[Available records Boundary: Start]
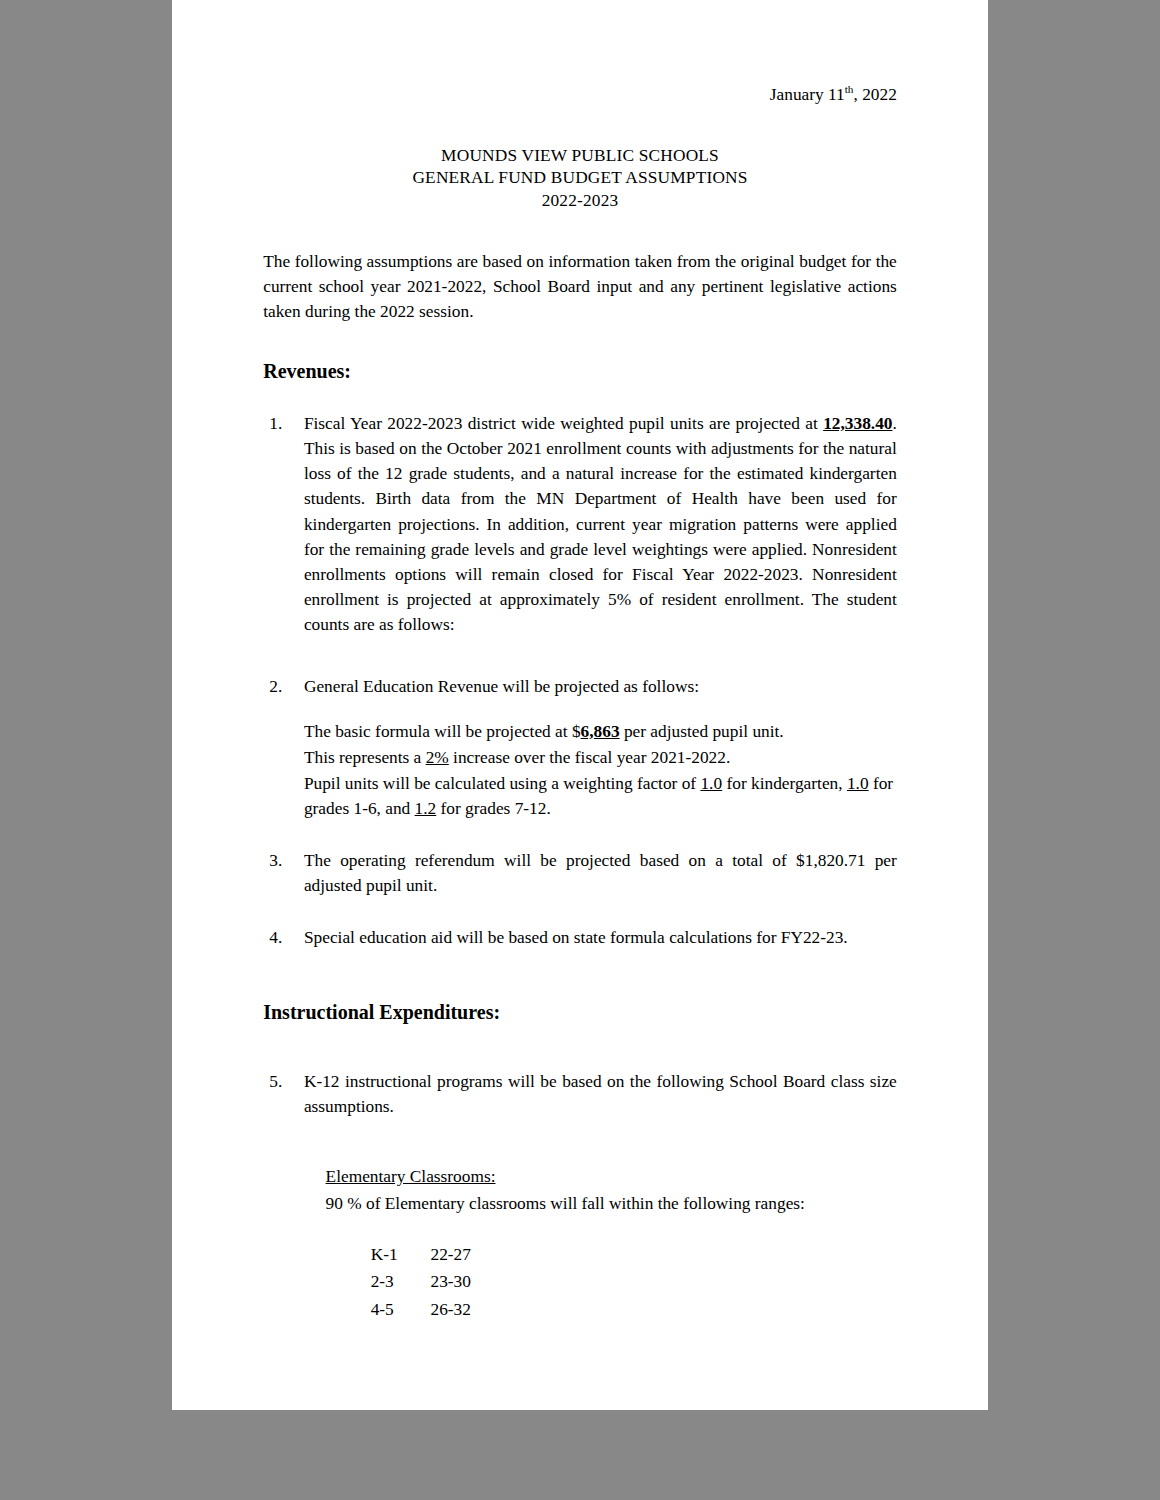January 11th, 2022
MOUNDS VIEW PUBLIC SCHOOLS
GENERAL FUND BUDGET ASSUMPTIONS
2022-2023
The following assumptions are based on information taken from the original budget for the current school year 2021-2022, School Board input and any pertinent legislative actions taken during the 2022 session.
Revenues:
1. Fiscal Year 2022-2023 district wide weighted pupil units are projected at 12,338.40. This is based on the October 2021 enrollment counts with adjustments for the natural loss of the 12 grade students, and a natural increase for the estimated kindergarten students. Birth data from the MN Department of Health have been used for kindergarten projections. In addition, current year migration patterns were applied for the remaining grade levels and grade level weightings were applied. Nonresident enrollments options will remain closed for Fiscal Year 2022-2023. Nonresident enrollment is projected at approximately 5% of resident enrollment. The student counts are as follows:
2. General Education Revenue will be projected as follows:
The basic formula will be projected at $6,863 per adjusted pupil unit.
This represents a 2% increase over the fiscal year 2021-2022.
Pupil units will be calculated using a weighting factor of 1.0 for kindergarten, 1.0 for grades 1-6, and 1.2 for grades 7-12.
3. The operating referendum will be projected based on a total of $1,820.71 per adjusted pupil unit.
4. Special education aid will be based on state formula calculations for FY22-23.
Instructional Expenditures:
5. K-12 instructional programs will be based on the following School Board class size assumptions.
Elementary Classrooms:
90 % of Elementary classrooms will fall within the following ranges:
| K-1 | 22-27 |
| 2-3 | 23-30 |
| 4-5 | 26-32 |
[Available records Boundary: End]
[Available records Boundary: Start]
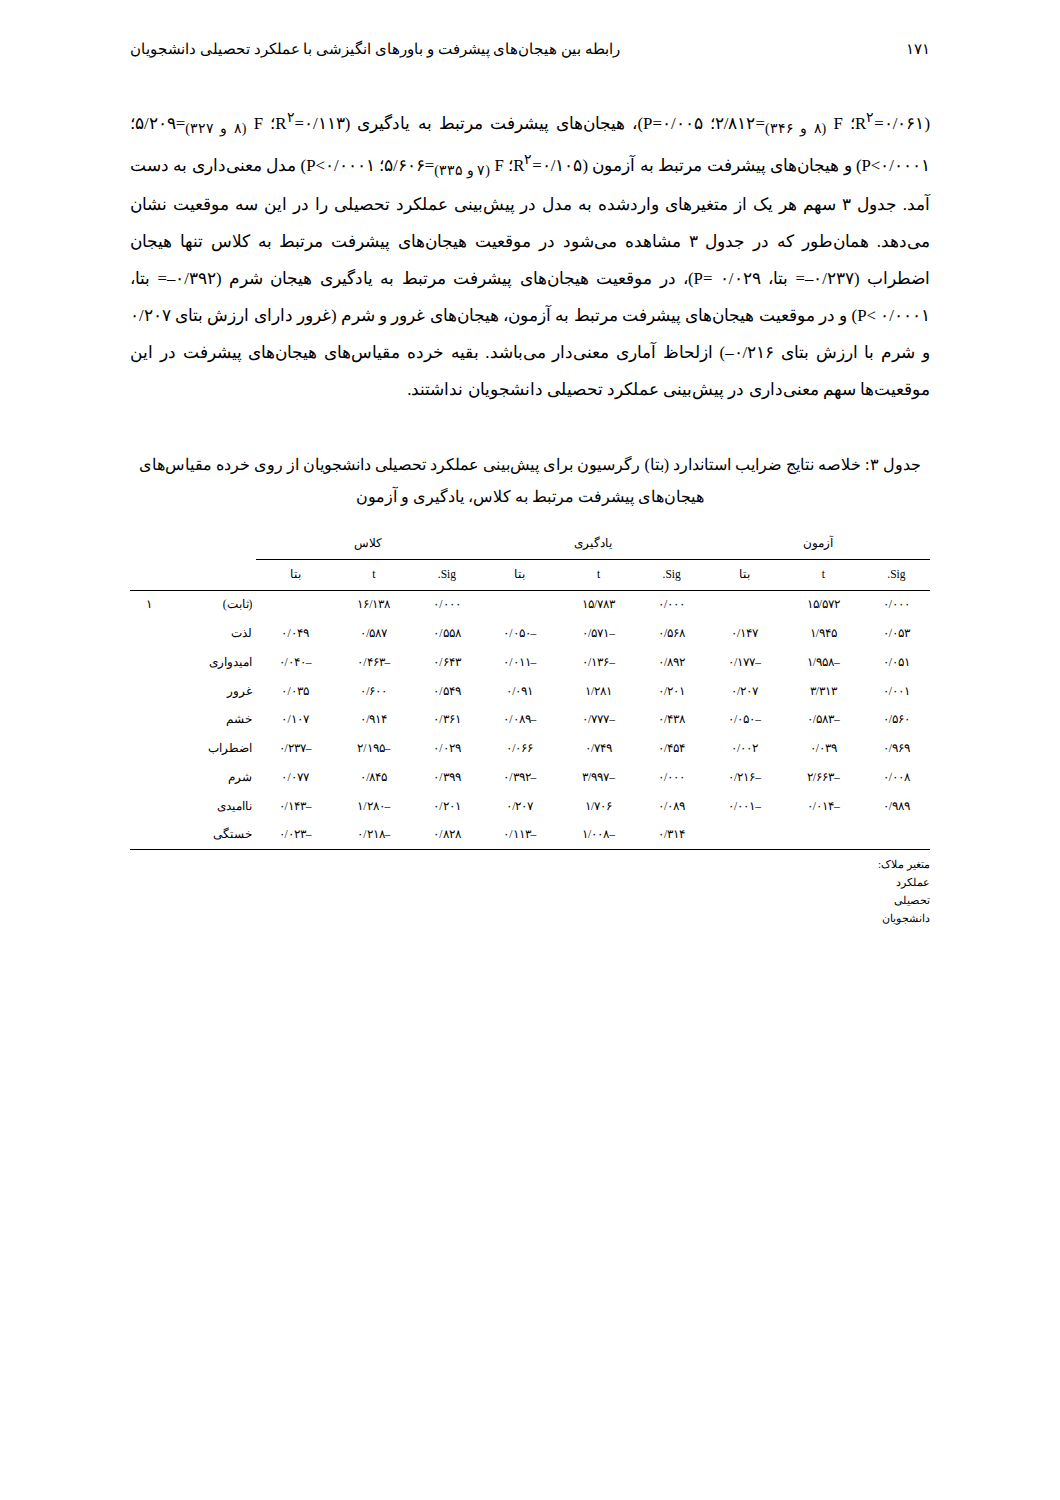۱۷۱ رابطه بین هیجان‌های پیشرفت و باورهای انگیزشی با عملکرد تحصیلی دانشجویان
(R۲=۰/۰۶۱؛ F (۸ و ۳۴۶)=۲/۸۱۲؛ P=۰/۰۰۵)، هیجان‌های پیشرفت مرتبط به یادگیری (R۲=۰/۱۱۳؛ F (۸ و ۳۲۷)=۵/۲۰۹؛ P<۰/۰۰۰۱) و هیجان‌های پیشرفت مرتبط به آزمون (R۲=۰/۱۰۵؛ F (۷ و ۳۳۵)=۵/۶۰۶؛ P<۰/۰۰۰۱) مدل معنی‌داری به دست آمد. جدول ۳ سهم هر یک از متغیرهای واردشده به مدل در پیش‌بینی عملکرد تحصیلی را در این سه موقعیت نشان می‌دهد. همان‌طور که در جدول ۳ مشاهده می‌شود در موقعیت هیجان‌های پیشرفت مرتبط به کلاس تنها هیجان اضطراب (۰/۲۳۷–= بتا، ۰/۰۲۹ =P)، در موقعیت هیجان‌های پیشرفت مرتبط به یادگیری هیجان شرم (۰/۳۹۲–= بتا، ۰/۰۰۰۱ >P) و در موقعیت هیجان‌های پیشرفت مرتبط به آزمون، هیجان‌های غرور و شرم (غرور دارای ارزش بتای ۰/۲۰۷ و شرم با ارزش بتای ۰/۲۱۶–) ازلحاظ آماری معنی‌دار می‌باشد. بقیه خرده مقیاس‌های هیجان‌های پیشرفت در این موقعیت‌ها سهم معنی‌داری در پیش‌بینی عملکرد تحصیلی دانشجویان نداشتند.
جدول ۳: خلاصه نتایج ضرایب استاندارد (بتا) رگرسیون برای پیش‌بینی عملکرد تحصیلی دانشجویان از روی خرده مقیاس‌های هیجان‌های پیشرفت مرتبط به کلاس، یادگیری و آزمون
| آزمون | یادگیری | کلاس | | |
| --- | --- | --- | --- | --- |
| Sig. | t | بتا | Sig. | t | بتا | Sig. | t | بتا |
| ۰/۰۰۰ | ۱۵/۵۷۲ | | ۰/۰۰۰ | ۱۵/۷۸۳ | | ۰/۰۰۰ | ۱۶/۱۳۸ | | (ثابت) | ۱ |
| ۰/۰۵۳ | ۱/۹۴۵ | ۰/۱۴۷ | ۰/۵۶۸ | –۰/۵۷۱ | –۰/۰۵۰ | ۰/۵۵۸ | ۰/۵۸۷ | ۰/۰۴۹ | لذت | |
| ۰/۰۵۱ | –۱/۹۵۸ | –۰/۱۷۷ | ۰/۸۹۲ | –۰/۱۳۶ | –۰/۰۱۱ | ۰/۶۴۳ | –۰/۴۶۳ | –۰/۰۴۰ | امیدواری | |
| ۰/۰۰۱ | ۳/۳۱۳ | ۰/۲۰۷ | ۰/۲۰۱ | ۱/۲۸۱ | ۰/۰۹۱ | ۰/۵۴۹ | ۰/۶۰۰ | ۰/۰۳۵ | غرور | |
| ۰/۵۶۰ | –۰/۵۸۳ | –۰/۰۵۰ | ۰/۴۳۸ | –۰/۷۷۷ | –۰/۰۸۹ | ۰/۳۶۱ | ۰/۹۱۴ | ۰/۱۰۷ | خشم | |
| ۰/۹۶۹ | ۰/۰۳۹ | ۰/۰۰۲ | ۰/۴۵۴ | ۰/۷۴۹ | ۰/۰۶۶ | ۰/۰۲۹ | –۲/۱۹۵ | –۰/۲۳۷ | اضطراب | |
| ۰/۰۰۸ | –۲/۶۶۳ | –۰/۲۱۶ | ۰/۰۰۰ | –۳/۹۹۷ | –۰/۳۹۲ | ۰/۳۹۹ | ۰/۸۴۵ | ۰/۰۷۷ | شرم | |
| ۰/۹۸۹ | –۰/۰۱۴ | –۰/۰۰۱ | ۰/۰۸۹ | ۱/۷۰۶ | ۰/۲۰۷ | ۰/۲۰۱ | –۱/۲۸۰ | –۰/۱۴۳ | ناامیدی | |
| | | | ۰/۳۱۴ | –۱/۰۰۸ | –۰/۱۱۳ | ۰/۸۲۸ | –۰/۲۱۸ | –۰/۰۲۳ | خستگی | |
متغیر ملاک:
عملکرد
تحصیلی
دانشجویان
[Available records Boundary: End]
| The task |
Return each line of the preceding material in which "from" can be found.

| Answer to the exercise |
The following assumptions are based on information taken from the original budget for the current school year 2021-2022, School Board input and any pertinent legislative actions taken during the 2022 session.
1. Fiscal Year 2022-2023 district wide weighted pupil units are projected at 12,338.40. This is based on the October 2021 enrollment counts with adjustments for the natural loss of the 12 grade students, and a natural increase for the estimated kindergarten students. Birth data from the MN Department of Health have been used for kindergarten projections. In addition, current year migration patterns were applied for the remaining grade levels and grade level weightings were applied. Nonresident enrollments options will remain closed for Fiscal Year 2022-2023. Nonresident enrollment is projected at approximately 5% of resident enrollment. The student counts are as follows:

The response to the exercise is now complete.